Antibiotics (Greek anti, “against”; bios, “life”) are chemical compounds used to kill or inhibit the growth of infectious organisms. Originally the term antibiotic referred only to organic compounds, produced by bacteria or molds, that are toxic to other microorganisms. The term is now used loosely to include synthetic and semisynthetic organic compounds. Antibiotic refers generally to antibacterials; however, because the term is loosely defined, it is preferable to specify compounds as being antimalarials, antivirals, or antiprotozoals. All antibiotics share the property of selective toxicity: They are more toxic to an invading organism than they are to an animal or human host. Penicillin is the most well-known antibiotic and has been used to fight many infectious diseases, including syphilis, gonorrhea, tetanus, and scarlet fever. Another antibiotic, streptomycin, has been used to combat tuberculosis.


Although the mechanisms of antibiotic action were not scientifically understood until the late 20th century, the principle of using organic compounds to fight infection has been known since ancient times. Crude plant extracts were used medicinally for centuries, and there is anecdotal evidence for the use of cheese molds for topical treatment of infection. The first observation of what would now be called an antibiotic effect was made in the 19th century by French chemist Louis Pasteur, who discovered that certain saprophytic bacteria can kill anthrax bacilli. In the first decade of the 20th century, German physician and chemist Paul Ehrlich began experimenting with the synthesis of organic compounds that would selectively attack an infecting organism without harming the host organism. His experiments led to the development, in 1909, of salvarsan, a synthetic compound containing arsenic, which exhibited selective action against spirochetes, the bacteria that cause syphilis. Salvarsan remained the only effective treatment for syphilis until the purification of penicillin in the 1940s. In the 1920s British bacteriologist Sir Alexander Fleming, who later discovered penicillin, found a substance called lysozyme in many bodily secretions, such as tears and sweat, and in certain other plant and animal substances. Lysozyme has some antimicrobial activity, but it is not clinically useful.
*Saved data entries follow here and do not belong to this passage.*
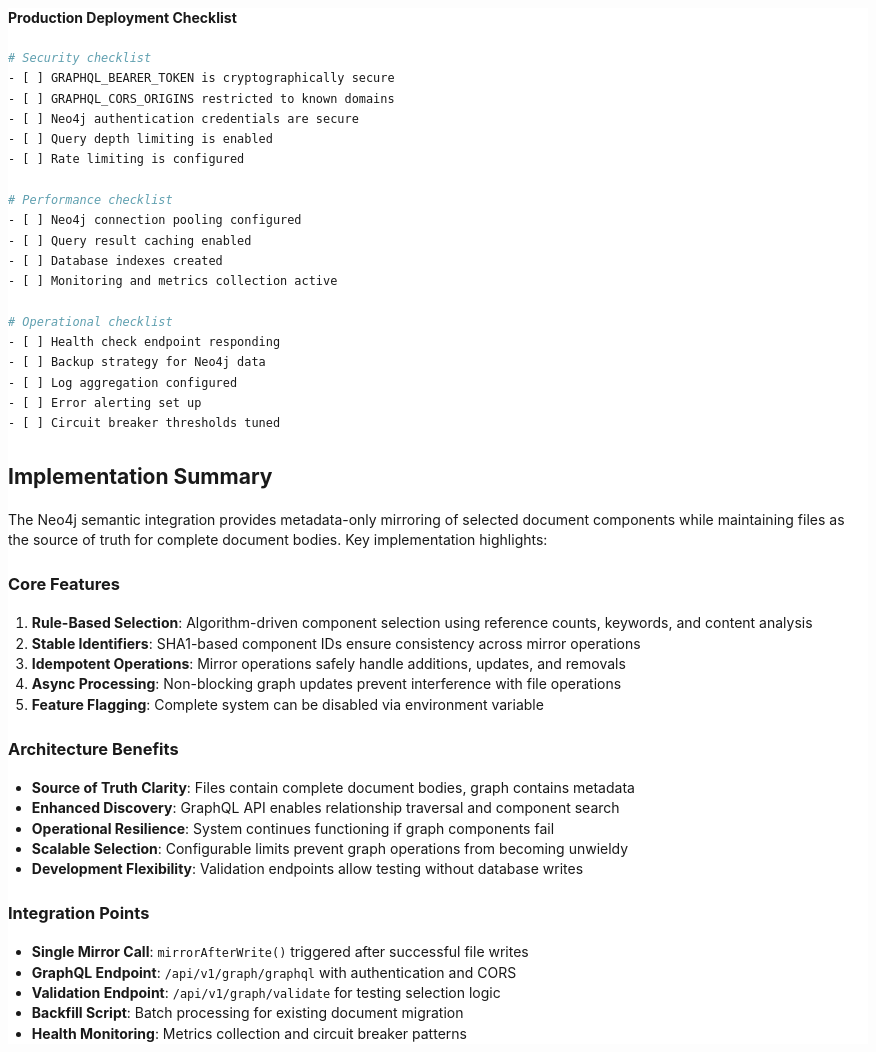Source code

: #### Production Deployment Checklist
```bash
# Security checklist
- [ ] GRAPHQL_BEARER_TOKEN is cryptographically secure
- [ ] GRAPHQL_CORS_ORIGINS restricted to known domains
- [ ] Neo4j authentication credentials are secure
- [ ] Query depth limiting is enabled
- [ ] Rate limiting is configured

# Performance checklist  
- [ ] Neo4j connection pooling configured
- [ ] Query result caching enabled
- [ ] Database indexes created
- [ ] Monitoring and metrics collection active

# Operational checklist
- [ ] Health check endpoint responding
- [ ] Backup strategy for Neo4j data
- [ ] Log aggregation configured
- [ ] Error alerting set up
- [ ] Circuit breaker thresholds tuned
```

## Implementation Summary

The Neo4j semantic integration provides metadata-only mirroring of selected document components while maintaining files as the source of truth for complete document bodies. Key implementation highlights:

### Core Features
1. **Rule-Based Selection**: Algorithm-driven component selection using reference counts, keywords, and content analysis
2. **Stable Identifiers**: SHA1-based component IDs ensure consistency across mirror operations
3. **Idempotent Operations**: Mirror operations safely handle additions, updates, and removals
4. **Async Processing**: Non-blocking graph updates prevent interference with file operations
5. **Feature Flagging**: Complete system can be disabled via environment variable

### Architecture Benefits
- **Source of Truth Clarity**: Files contain complete document bodies, graph contains metadata
- **Enhanced Discovery**: GraphQL API enables relationship traversal and component search
- **Operational Resilience**: System continues functioning if graph components fail
- **Scalable Selection**: Configurable limits prevent graph operations from becoming unwieldy
- **Development Flexibility**: Validation endpoints allow testing without database writes

### Integration Points
- **Single Mirror Call**: `mirrorAfterWrite()` triggered after successful file writes
- **GraphQL Endpoint**: `/api/v1/graph/graphql` with authentication and CORS
- **Validation Endpoint**: `/api/v1/graph/validate` for testing selection logic
- **Backfill Script**: Batch processing for existing document migration
- **Health Monitoring**: Metrics collection and circuit breaker patterns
Penicillin, the archetype of antibiotics, is a derivative of the mold Penicillium notatum. Penicillin was discovered accidentally in 1928 by Fleming, who showed its effectiveness in laboratory cultures against many disease-producing bacteria. This discovery marked the beginning of the development of antibacterial compounds produced by living organisms. Penicillin in its original form could not be given by mouth because it was destroyed in the digestive tract and the preparations had too many impurities for injection. No progress was made until the outbreak of World War II stimulated renewed research and the Australian pathologist Sir Howard Florey and German-British biochemist Ernst Chain purified enough of the drug to show that it would protect mice from infection. Florey and Chain then used the purified penicillin on a human patient who had staphylococcal and streptococcal septicemia with multiple abscesses and osteomyelitis. The patient, gravely ill and near death, was given intravenous injections of a partly purified preparation of penicillin every three hours. Because so little was available, the patient's urine was collected each day, the penicillin was extracted from the urine and used again. After five days the patient's condition improved vastly. However, with each passage through the body, some penicillin was lost. Eventually the supply ran out and the patient died.
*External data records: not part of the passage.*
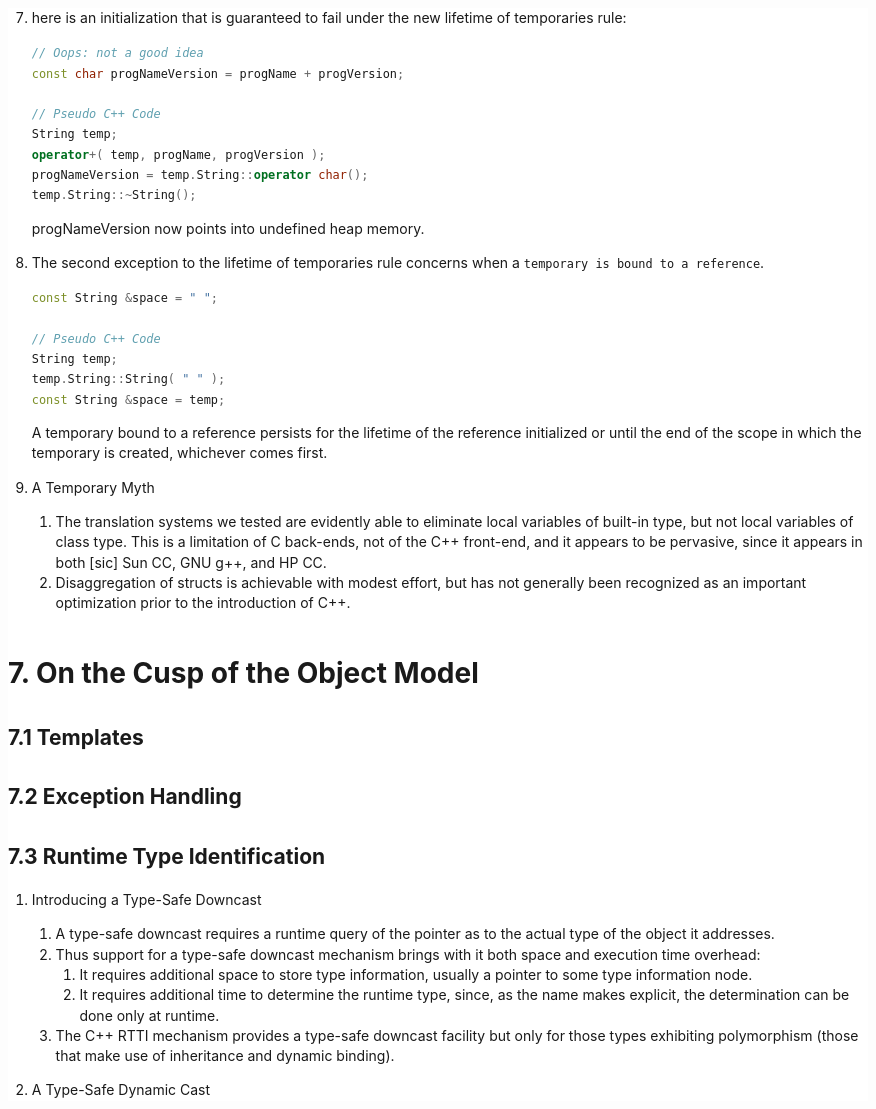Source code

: 7. here is an initialization that is guaranteed to fail under the new lifetime of temporaries rule:
    ```C++
    // Oops: not a good idea
    const char progNameVersion = progName + progVersion;

    // Pseudo C++ Code
    String temp;
    operator+( temp, progName, progVersion );
    progNameVersion = temp.String::operator char();
    temp.String::~String();
    ```
    progNameVersion now points into undefined heap memory.

8. The second exception to the lifetime of temporaries rule concerns when a `temporary is bound to a reference`.
    ```C++
    const String &space = " ";

    // Pseudo C++ Code
    String temp;
    temp.String::String( " " );
    const String &space = temp;
    ```
    A temporary bound to a reference persists for the lifetime of the reference initialized or until the end of the scope in which the temporary is created, whichever comes first.

9. A Temporary Myth
    1. The translation systems we tested are evidently able to eliminate local variables of built-in type, but not local variables of class type. This is a limitation of C back-ends, not of the C++ front-end, and it appears to be pervasive, since it appears in both [sic] Sun CC, GNU g++, and HP CC.
    2. Disaggregation of structs is achievable with modest effort, but has not generally been recognized as an important optimization prior to the introduction of C++.

# 7. On the Cusp of the Object Model
## 7.1 Templates
## 7.2 Exception Handling
## 7.3 Runtime Type Identification
1. Introducing a Type-Safe Downcast
    1. A type-safe downcast requires a runtime query of the pointer as to the actual type of the object it addresses.
    2. Thus support for a type-safe downcast mechanism brings with it both space and execution time overhead:
        1. It requires additional space to store type information, usually a pointer to some type information node.
        2. It requires additional time to determine the runtime type, since, as the name makes explicit, the determination can be done only at runtime.
    3. The C++ RTTI mechanism provides a type-safe downcast facility but only for those types exhibiting polymorphism (those that make use of inheritance and dynamic binding).

2. A Type-Safe Dynamic Cast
The first antibiotic to be used successfully in the treatment of human disease was tyrothricin, isolated from certain soil bacteria by American bacteriologist Rene Dubos in 1939. This substance is too toxic for general use, but it is employed in the external treatment of certain infections. Other antibiotics produced by a group of soil bacteria called actinomycetes have proved more successful. One of these, streptomycin, discovered in 1944 by American biologist Selman Waksman and his associates, was, in its time, the major treatment for tuberculosis.

Since antibiotics came into general use in the 1950s, they have transformed the patterns of disease and death. Many diseases that once headed the mortality tables—such as tuberculosis, pneumonia, and septicemia—now hold lower positions. Surgical procedures, too, have been improved enormously, because lengthy and complex operations can now be carried out without a prohibitively high risk of infection. Chemotherapy has also been used in the treatment or prevention of protozoal and fungal diseases, especially malaria, a major killer in economically developing nations (see Third World). Slow progress is being made in the chemotherapeutic treatment of viral diseases. New drugs have been developed and used to treat shingles (see herpes) and chicken pox. There is also a continuing effort to find a cure for acquired immunodeficiency syndrome (AIDS), caused by the human immunodeficiency virus (HIV).